そこで今回、土屋さん、角田さんには、これまで数々の記憶に残る番組を手掛けてきた番組プロデューサーとして、主に“テレビ番組のコンテンツ”に絞ったお話をうかがわせてください。

そもそも、テレビ番組の制作現場の人たちって、今、リアルに危機感は抱いているのでしょうか?

土屋:それはもう、バリバリ感じていますよ。

角田:毎日、ほぼテレビについての明るい話が聞こえてこないですもんね。

土屋:例えばフジテレビ。

社長は各局のなかで一番若く、いろんなトライも過去やってきて、戦う準備はそろっているかのように見える。しかし、番組を作っても、ゴールデンタイムの視聴率でテレビ東京に抜かれ、直近の業績では赤字、と。これ多分、その理由が何なのか、フジテレビの人も、他の局の人ですらも、よくわかってないと思うんですよ。

——もう何が悪いのか、どこから手をつければいいのかわからないまま、業界全体にぼんやり不安感が漂っている状態なんでしょうか。

土屋:そう。それに加えていろんなメディアや人達が、やたら「テレビはオワコンだ」とか、「テレビはもう駄目」とか、そういう記事ばかりを書きたてちゃうから、もうみんな身を固くして、どうしたらいいのわからない…って感じなんじゃないでしょうかね。

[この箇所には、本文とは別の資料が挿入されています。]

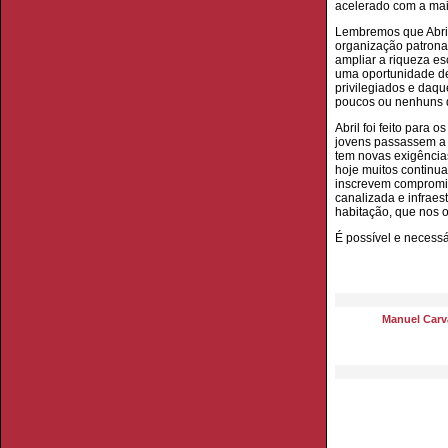
acelerado com a maio
Lembremos que Abril 
organização patronal
ampliar a riqueza es
uma oportunidade de
privilegiados e daq
poucos ou nenhuns dir
Abril foi feito para
jovens passassem a t
tem novas exigências
hoje muitos continu
inscrevem compromiss
canalizada e infraes
habitação, que nos o
É possível e necessá
Manuel Carva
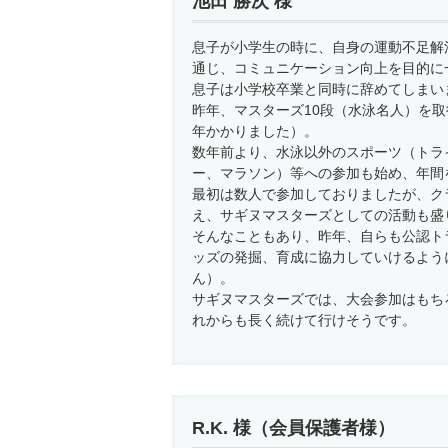
池田 勝次 様
息子が小学生の時に、自身の運動不足解
通じ、コミュニケーション向上を目的に
息子は小学校卒業と同時に辞めてしまい
昨年、マスターズ10段（水泳名人）を取
年かかりました）。
数年前より、水泳以外のスポーツ（トラ
ー、マラソン）等への参加も始め、年間
最初は数人で参加しておりましたが、ク
え、サギヌマスターズとしての活動も盛
そんなこともあり、昨年、自らも公認ト
ッズの発掘、育成に協力していけるよう
ん）。
サギヌマスターズでは、大会参加はもち
れからも長く続けて行けそうです。
R.K. 様（会員保護者様）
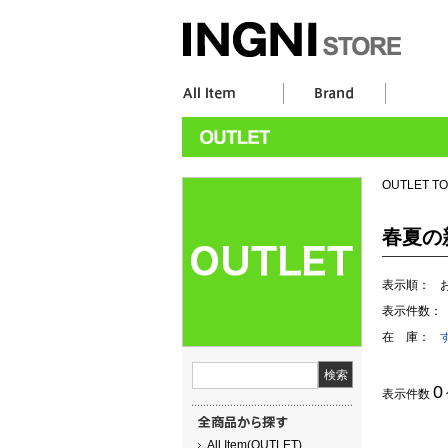
OUTLET T
春夏の
表示順：
表示件数：
在 庫：
0
表示件数
All Item(OUTLET)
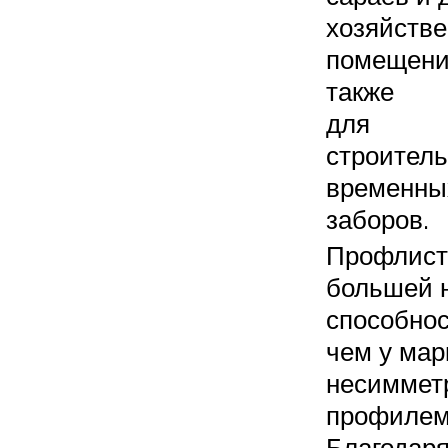
хозяйств
помещени
также
для
строитель
временны
заборов.
Профлист 
большей 
способнос
чем у мар
несиммет
профилем
Благодар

角田:僕、テレビ局の制作現場の人って、たまに「老舗の和菓子屋」みたいに感じる時があるんですよ。はるか昔から、駅近の超良い立地に建っていて、本当に美味しいお菓子だけを丁寧に作り続けている老舗のイメージ。

作っている人たちからすると、昔ながらの手法で美味しいものを真摯に作り続けているから売れているんだ、と思うんだけど、本当は、人通りの多いいい場所に建っているから売れているだけだったりするんですよね。それが突然、人の流れが変わっちゃったら、急に売れなくなってしまって「なぜだ!?」と戸惑っているような状態。それが、テレビ局の現在なんじゃないでしょうかね。

土屋:基本的にはテレビ局の人って、すでに何百万人も客が入っている状態の劇場でモノを見せることしかやったことない人たちだから。お客の呼び込みとか、考えたことないんだもん(笑)。

角田:わかります。僕、最近、本を出して気づいたことがあるんですけど、テレビ番組を作っている人達って、ただ面白いものを作れば勝手に広がる、と無自覚に思っていて、それが実際、広がるんですよ。だから、ずっと面白原理主義でいられた訳です。ただ、それって要は6チャンネルあるうちの1つだからユーザーが見つけてくれていただけなんですよね。

ところが今回、本を書いて出版してみたら、自分としては中身に超自信あるんですけど、本屋に並ぶと数十万分の1になるわけですよ。ということは結局、どんなに超面白いものを作っても、読者に見つけてもらえないと読んでもらえないという当たり前のことに気付いて、今、一生懸命、自分の本のPRを頑張っているんですよね。

さっきの和菓子の話につながるんですけど、今、テレビ番組からなかなかヒットが生まれない理由って案外、そこの意識の違いにあるような気がします。